2013 Fiscal Year Research-status Report
Project/Area Number |
24530589
|
Research Institution | Kwansei Gakuin University |
Principal Investigator |
阪 智香 関西学院大学, 商学部, 教授 (10309403)
|
Co-Investigator(Kenkyū-buntansha) |
大鹿 智基 早稲田大学, 商学学術院, 准教授 (90329160)
|
Keywords | カーボン会計 / 企業価値 / サステナビリティ |
Research Abstract |
2013年度の研究実績は主に次の2つである。 1.CO2排出量データおよび排出削減対策に関する企業の情報開示データが企業価値に及ぼす影響について実証的な分析を行い、CO2排出量が多いほど、企業の排出削減対策に関する情報開示が企業価値に与える正の効果が大きくなる証拠を示した。また、企業の各環境対策活動が企業価値に及ぼす影響の経路分析についての研究も行った。 2.サステナビリティにつながる経営行動を明らかにするために、サステナビリティを実現してきた長寿企業の経営状況の会計的側面と付加価値分配のあり方についての分析を行った。具体的には、日本の創業100年以上の長寿企業を対象とし、その財務的特徴と財務報告の質を分析した。この結果、長寿企業では、利益率は低いが安定しており、また、赤字となる企業の割合が低く、さらに、長寿企業における利益率の安定性は、利益マネジメントの結果ではなく、経営実態を反映したものであることがわかった。これらより、長寿企業では、短期的な利益を追求するのではなく、長期的なサステナビリティを指向した経営がなされているといえる。さらに、長寿企業におけるステイクホルダーへの付加価値分配の状況を分析したところ、各ステイクホルダーに対する分配が高いことから、分配を通して継続的な社会的貢献を果たし、ステイクホルダー共生型で、安定的にWin-Win関係を構築するようなステイクホルダー・マネジメントが実施されてきたといえる。これらから、サステナビリティの観点から、企業の利益の安定性や付加価値関連情報とその分配に着目することの重要性を指摘することができた。

一覧:
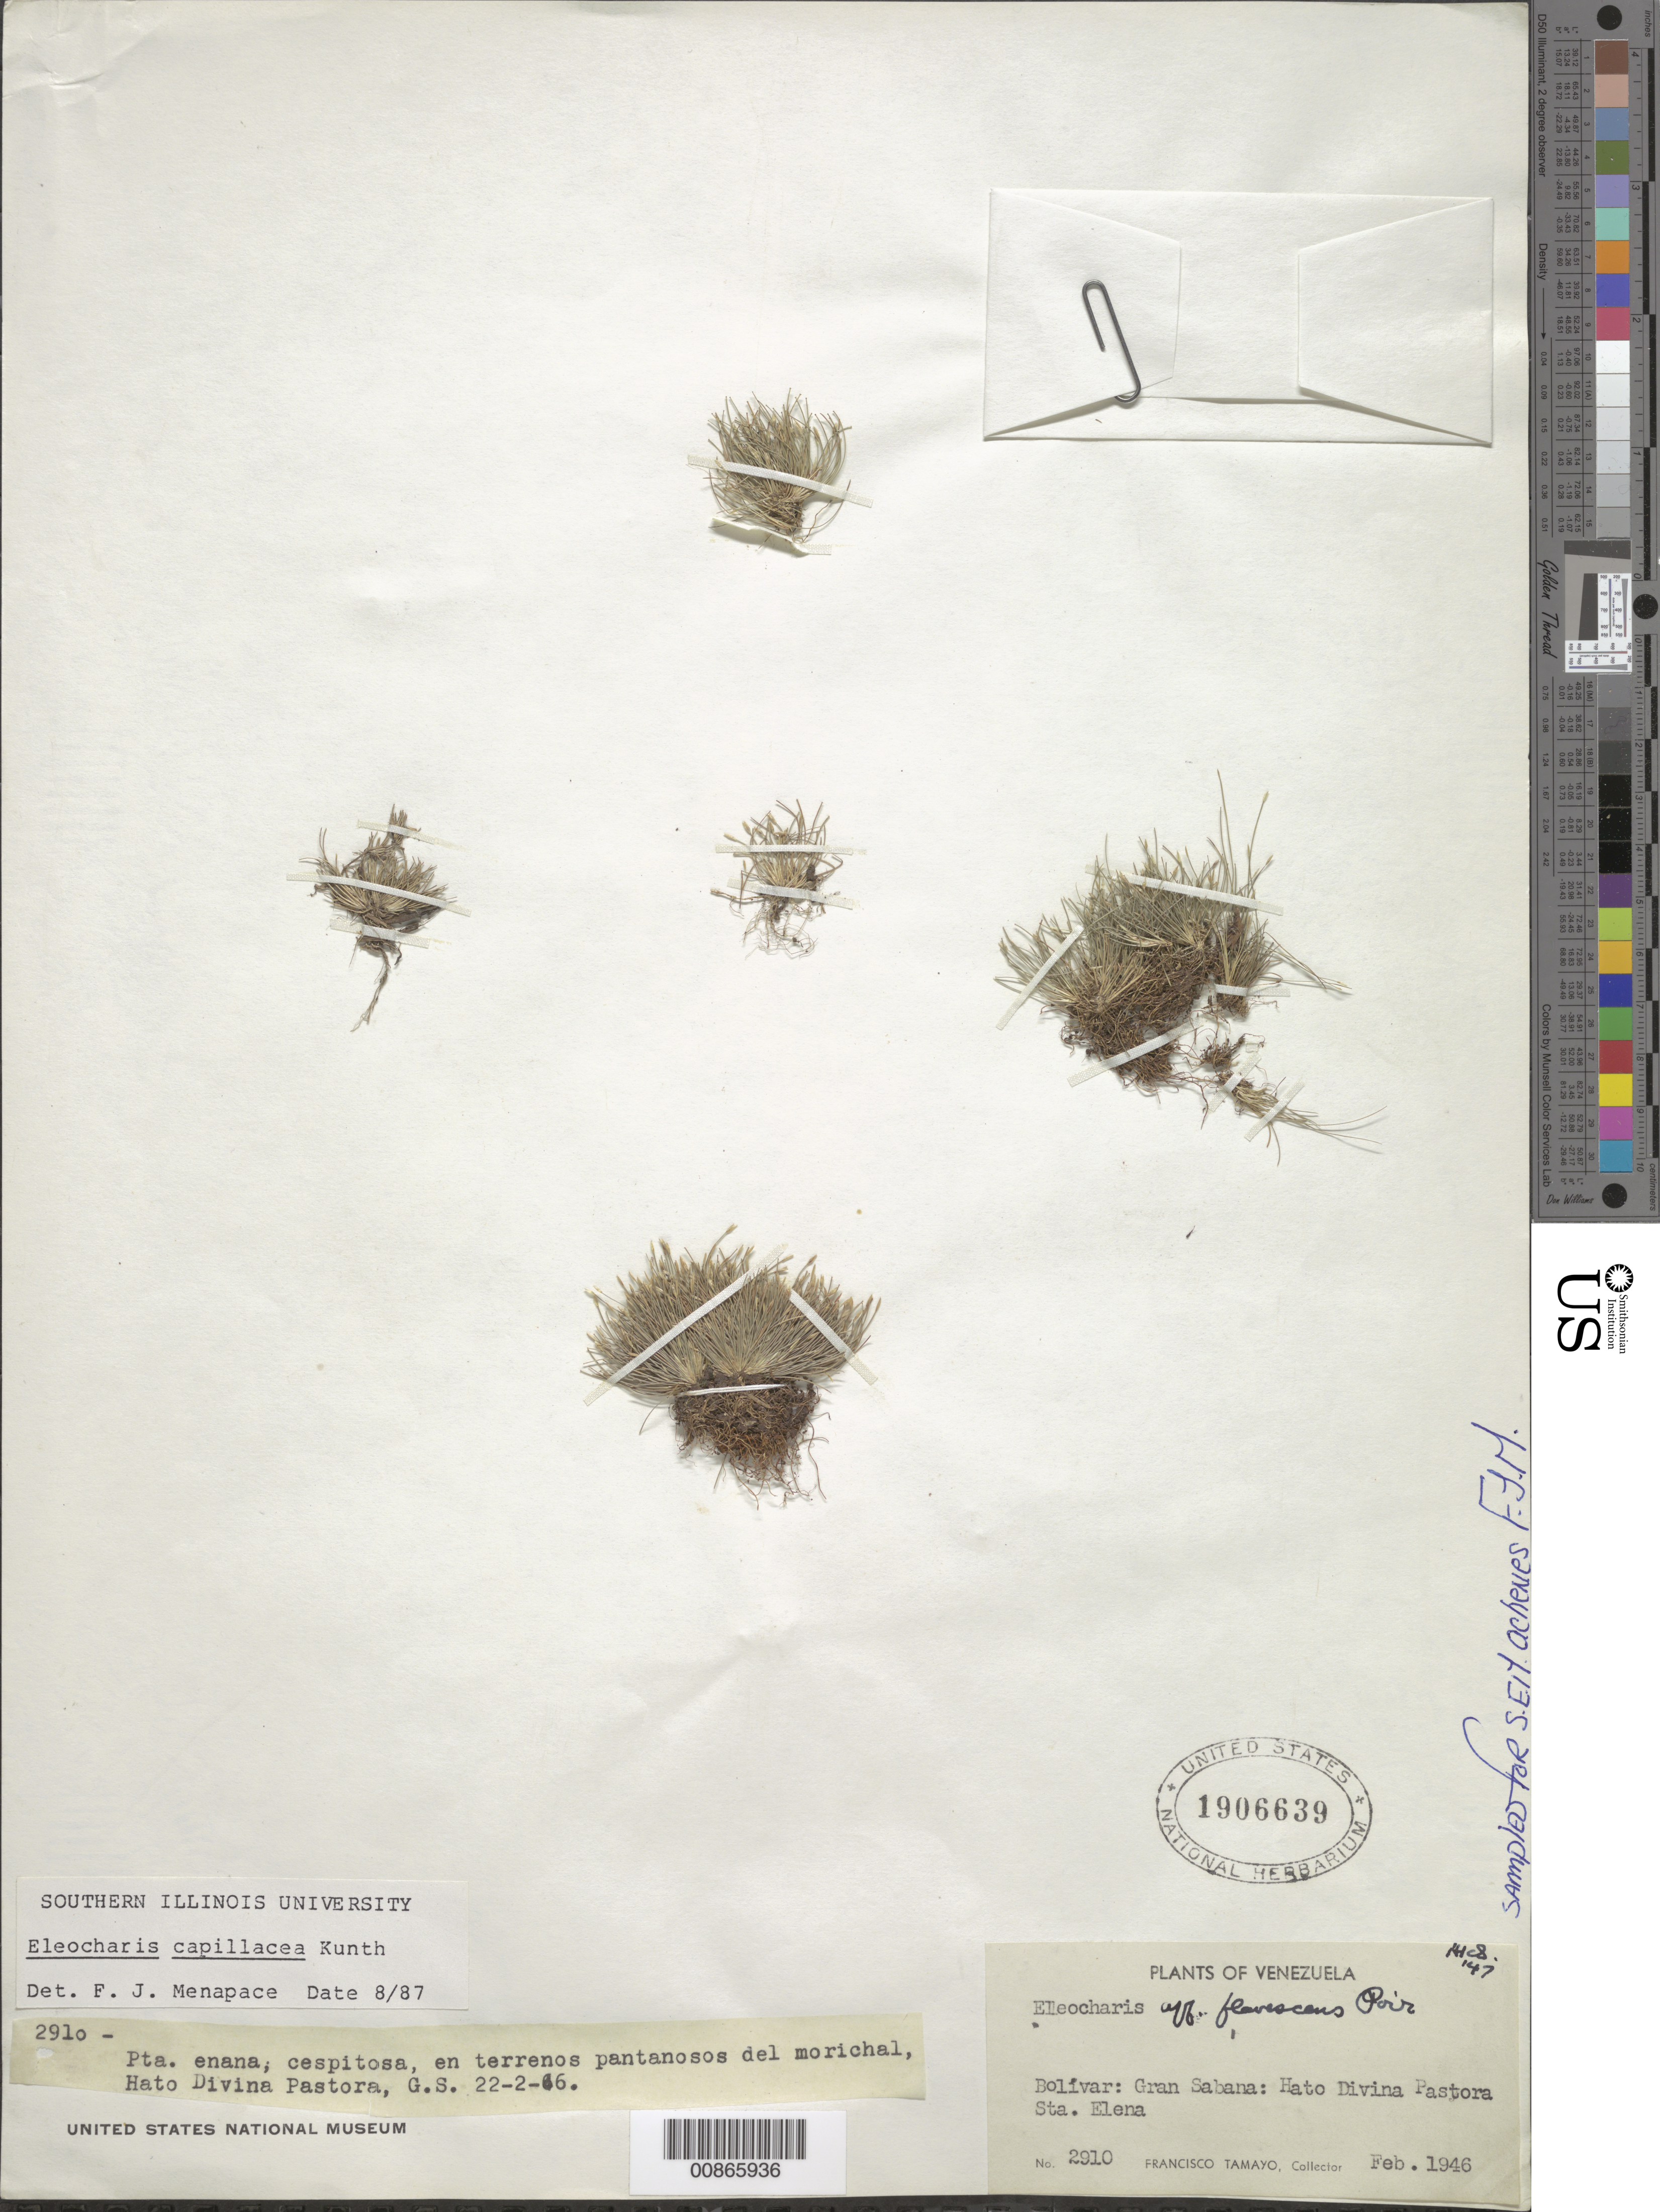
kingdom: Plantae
---
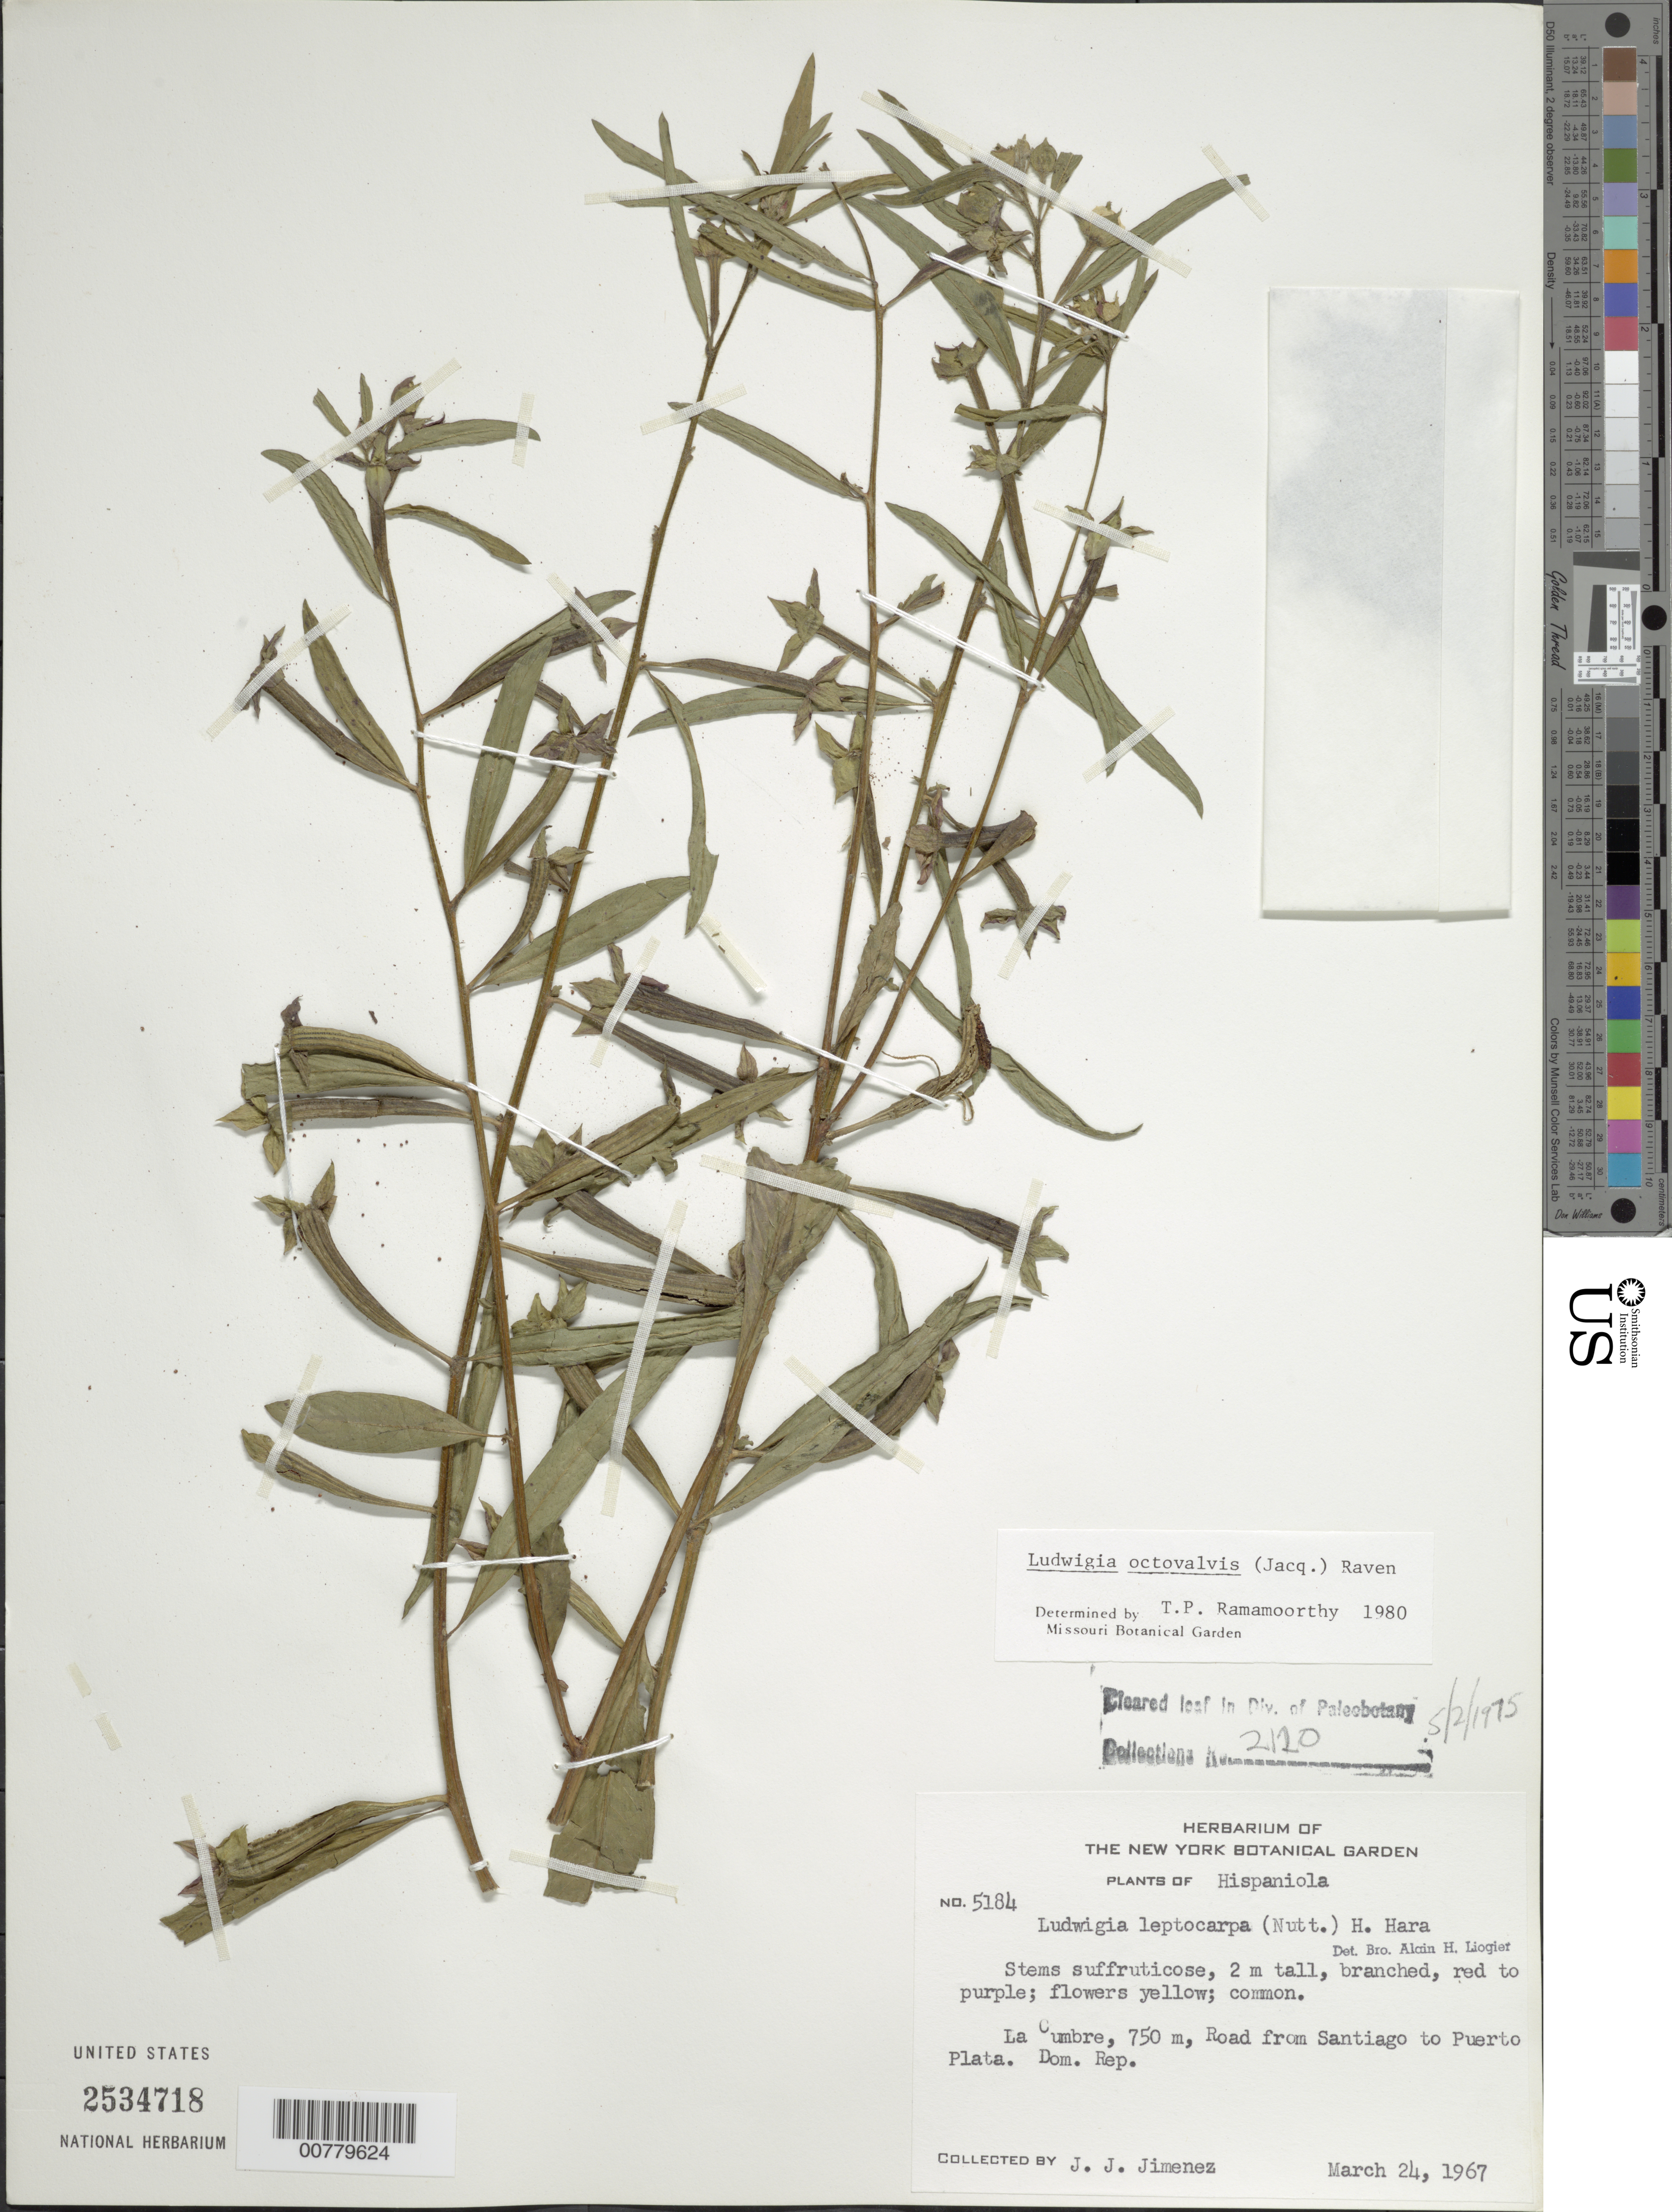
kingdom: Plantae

課題内容:
[a] 研究実績報告で分析対象とされた長寿企業は、創業何年以上の日本企業ですか？
[b] 研究実績報告の本文を、最後の文の次から書き継いでください。

課題別の回答:
[a] 創業100年以上の日本企業です。

[b]
|
Current Status of Research Progress |
Current Status of Research Progress
2: Research has progressed on the whole more than it was originally planned.
Reason
1.環境負荷データと企業価値の関連を扱った先行研究は内生性の問題をはらむものが多かったが、本研究では、強制開示データを用いることでその問題をクリアーするとともに、製造業すべてを分析対象とすることで、分析結果の一般化をもたらした。また、排出量の多寡によって企業の情報開示が企業価値に及ぼす影響が変化することを示した最初の研究成果となった。さらに、企業の環境実績と財務実績の関連について、サステナビリティ・バランスト・スコアカードを用いて、企業の各環境対策が企業価値の向上にどのような影響を及ぼしているかについて経路分析を行った。このような分析も本研究が最初であり、重要な成果であると考えている。 2.資本市場の短期指向の行き過ぎが懸念され、企業の長期的指向の価値創造を支える会計・財務報告が世界的に必要とされている中で、日本は長寿企業数で圧倒的な世界一位を誇ることから、長寿企業の会計行動を分析し、長期的指向の価値創造を支えてきた会計・財務報告のあり方を明らかにした。この研究では、特に、かつて1970年頃から欧州を中心に注目され、最近ではGlobal Reporting InitiativeのSustainability Reporting Guidelinesの指標にも含められ、改めて注目されている付加価値情報について取り上げ、ステイクホルダーへの付加価値分配の状況を分析した。その結果、長寿企業では各ステイクホルダーに対する分配が高いことから、分配を通して継続的な社会的貢献を果たし、ステイクホルダー共生型で、安定的にWin-Win関係を構築するようなステイクホルダー・マネジメントが実施されてきたことが示された。この結果は、企業のサステナビリティをみる上で付加価値情報の重要性を指摘するものであり、普及しつつある統合報告の開示項目としても有用であることが示唆されるものである。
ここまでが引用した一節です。